So its now 4 days to go till the big event. What big event I hear you cry, well Christmas Day and it looks set to be yet another busy busy day for all, well mostly all. I thought I would share my Christmas plans with you all to see if you approve.
Firstly, namely so I can get by it quickly, yes I will be on my own for Christmas. Please do not feel bad or sorry for me, its how I am every year so its all good.
Secondly, and this will be the fun one although am sure a few will go erm problem there, I will be staying here. I thought I needed to get my ass outside of these four walls and be able to relax under my own steam. Wonder how my breakfasts will go down.

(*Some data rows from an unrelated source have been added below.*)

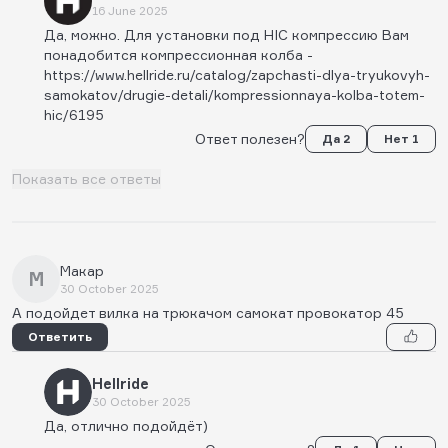
16 June 2025
Да, можно. Для установки под HIC компрессию Вам
понадобится компрессионная колба -
https://www.hellride.ru/catalog/zapchasti-dlya-tryukovyh-
samokatov/drugie-detali/kompressionnaya-kolba-totem-
hic/6195
Ответ полезен?
Да 2
Нет 1
Показать все ответы
Макар
М
30 October 2025
А подойдет вилка на трюкачом самокат провокатор 45
Ответить
Hellride
30 October 2025
Да, отлично подойдёт)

As for Christmas dinner well am thinking splash out on room service and get a bottle of wine in, whose joining me then.
I don't envy those of you who will be with your families at all. I love my mother, sister and brother to bits and wouldn't change them for the world, but I just don't feel part of the family any more and as such don't join in holiday festivities like this.

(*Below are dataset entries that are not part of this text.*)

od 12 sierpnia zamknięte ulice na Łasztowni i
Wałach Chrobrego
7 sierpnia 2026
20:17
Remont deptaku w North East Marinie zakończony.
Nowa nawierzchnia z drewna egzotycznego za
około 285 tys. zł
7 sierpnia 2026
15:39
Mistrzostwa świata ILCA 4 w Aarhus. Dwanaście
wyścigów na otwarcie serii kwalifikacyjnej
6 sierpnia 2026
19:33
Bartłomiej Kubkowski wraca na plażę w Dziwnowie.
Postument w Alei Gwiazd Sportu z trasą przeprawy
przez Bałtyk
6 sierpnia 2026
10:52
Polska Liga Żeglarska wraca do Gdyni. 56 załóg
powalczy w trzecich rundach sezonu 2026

Earlier I posted a tweet on twitter about being emotional and think it deserves explaining. I am sad for the family part of me that does on occasion want to be with them but then I recall why that can not be so and I resign myself to that knowledge. The other issue revolves around the fact that I have been on my own,single wise, for 2 years now and boy do I scream that out loud.
I know at times it really should not bother me but it now seems that when others around me who act worse than I do they end up like a walking phone book yet I get no where.
I would sing praises of someone I cared for that much and there are those i could name that I would call close to me and a few who if they tried could get a lot more, hmmm decisions.